[Stored records]
☆ ☆ ☆

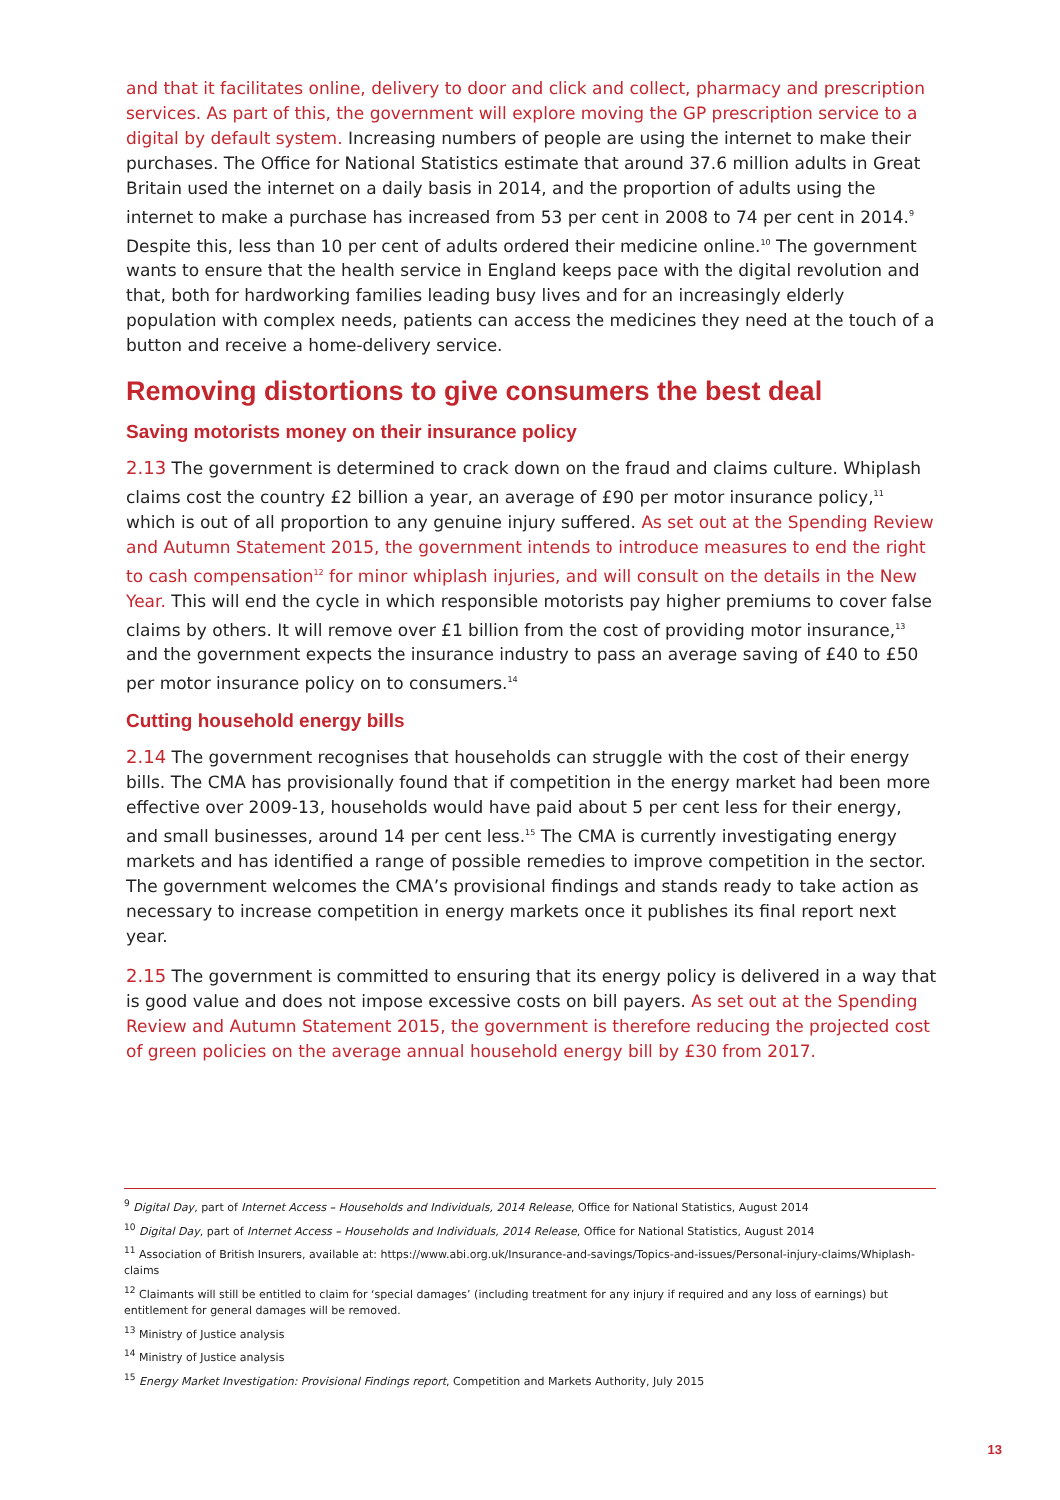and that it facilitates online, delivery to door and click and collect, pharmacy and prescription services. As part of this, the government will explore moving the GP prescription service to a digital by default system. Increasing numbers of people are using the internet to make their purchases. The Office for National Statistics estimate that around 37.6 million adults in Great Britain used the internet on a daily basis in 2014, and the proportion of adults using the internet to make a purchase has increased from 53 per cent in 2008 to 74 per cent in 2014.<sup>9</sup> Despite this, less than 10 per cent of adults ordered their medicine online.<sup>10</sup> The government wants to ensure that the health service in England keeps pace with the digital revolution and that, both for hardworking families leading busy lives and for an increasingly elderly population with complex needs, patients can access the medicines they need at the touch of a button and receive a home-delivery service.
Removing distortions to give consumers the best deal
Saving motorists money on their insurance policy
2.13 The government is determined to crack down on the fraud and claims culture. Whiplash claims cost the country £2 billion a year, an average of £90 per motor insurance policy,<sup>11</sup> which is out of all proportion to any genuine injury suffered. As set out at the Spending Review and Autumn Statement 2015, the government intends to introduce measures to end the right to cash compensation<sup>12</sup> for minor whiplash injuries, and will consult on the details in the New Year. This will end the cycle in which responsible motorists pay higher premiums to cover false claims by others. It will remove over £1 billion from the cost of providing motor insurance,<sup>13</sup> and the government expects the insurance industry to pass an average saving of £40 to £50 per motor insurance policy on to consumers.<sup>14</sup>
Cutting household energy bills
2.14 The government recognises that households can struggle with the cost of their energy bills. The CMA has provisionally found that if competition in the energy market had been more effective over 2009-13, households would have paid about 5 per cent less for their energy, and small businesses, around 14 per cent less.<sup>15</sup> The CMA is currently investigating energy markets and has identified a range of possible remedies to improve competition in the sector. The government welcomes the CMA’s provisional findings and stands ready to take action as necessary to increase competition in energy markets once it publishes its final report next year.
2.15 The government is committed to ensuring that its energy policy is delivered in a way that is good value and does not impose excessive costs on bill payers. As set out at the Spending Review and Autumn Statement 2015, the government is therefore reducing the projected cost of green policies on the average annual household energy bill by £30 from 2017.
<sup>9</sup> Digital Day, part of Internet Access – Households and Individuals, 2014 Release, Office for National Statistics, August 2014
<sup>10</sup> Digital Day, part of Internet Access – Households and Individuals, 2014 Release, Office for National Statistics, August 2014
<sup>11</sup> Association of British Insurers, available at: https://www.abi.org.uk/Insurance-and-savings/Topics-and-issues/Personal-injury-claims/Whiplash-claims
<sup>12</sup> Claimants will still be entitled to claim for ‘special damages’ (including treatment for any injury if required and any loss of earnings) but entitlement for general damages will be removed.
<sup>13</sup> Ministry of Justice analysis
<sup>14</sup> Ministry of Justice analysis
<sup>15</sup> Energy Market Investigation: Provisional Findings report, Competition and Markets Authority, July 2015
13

☆ ☆ ☆

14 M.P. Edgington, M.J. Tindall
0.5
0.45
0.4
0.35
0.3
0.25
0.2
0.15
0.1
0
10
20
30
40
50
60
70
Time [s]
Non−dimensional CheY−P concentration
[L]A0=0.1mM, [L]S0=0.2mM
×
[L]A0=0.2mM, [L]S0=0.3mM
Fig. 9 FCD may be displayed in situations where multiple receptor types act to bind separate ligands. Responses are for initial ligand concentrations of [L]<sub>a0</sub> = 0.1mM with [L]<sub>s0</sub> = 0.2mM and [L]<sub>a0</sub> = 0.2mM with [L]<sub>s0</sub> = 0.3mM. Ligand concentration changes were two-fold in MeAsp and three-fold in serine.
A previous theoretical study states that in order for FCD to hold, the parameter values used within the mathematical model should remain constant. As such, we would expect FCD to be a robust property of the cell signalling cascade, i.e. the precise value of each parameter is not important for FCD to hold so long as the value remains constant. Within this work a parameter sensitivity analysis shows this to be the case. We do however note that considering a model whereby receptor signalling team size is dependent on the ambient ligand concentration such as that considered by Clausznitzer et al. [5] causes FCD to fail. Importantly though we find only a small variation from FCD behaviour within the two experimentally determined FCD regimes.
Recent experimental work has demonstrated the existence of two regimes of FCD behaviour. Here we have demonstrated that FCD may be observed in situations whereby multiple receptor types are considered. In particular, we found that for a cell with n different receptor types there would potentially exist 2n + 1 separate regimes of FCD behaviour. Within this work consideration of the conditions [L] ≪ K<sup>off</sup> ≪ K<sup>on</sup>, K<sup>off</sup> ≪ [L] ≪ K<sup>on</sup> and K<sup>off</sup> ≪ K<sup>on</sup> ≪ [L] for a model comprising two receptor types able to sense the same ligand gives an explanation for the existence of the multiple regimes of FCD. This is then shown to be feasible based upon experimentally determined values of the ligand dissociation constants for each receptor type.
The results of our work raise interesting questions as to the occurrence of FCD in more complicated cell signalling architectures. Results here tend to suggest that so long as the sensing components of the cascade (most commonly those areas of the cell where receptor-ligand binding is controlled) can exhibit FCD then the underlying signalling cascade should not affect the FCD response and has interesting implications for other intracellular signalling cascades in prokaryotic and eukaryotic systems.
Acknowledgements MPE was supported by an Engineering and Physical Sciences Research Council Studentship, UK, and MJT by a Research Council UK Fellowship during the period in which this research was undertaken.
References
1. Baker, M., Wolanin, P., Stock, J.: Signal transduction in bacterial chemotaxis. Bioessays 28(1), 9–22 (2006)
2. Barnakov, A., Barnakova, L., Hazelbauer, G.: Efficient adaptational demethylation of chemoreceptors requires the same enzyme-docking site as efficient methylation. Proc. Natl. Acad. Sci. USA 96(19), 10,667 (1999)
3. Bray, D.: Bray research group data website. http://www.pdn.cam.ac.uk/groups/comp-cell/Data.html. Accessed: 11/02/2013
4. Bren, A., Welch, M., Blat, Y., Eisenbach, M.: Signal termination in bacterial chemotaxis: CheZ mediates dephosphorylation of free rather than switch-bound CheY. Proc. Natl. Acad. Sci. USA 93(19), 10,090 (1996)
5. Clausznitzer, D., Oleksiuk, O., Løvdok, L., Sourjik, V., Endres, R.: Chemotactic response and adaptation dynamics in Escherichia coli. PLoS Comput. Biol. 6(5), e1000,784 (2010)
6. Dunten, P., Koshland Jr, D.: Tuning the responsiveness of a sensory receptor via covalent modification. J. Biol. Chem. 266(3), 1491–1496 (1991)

☆ ☆ ☆

• **Goal of the exercise**
Write out exactly the lines above between the line with "1. Baker, M., Wolanin, P., Stock, J.: Signal" and the line with "6. Dunten, P., Koshland", inclusive, and nothing beyond them.

• **Response area**
1. Baker, M., Wolanin, P., Stock, J.: Signal transduction in bacterial chemotaxis. Bioessays 28(1), 9–22 (2006)
2. Barnakov, A., Barnakova, L., Hazelbauer, G.: Efficient adaptational demethylation of chemoreceptors requires the same enzyme-docking site as efficient methylation. Proc. Natl. Acad. Sci. USA 96(19), 10,667 (1999)
3. Bray, D.: Bray research group data website. http://www.pdn.cam.ac.uk/groups/comp-cell/Data.html. Accessed: 11/02/2013
4. Bren, A., Welch, M., Blat, Y., Eisenbach, M.: Signal termination in bacterial chemotaxis: CheZ mediates dephosphorylation of free rather than switch-bound CheY. Proc. Natl. Acad. Sci. USA 93(19), 10,090 (1996)
5. Clausznitzer, D., Oleksiuk, O., Løvdok, L., Sourjik, V., Endres, R.: Chemotactic response and adaptation dynamics in Escherichia coli. PLoS Comput. Biol. 6(5), e1000,784 (2010)
6. Dunten, P., Koshland Jr, D.: Tuning the responsiveness of a sensory receptor via covalent modification. J. Biol. Chem. 266(3), 1491–1496 (1991)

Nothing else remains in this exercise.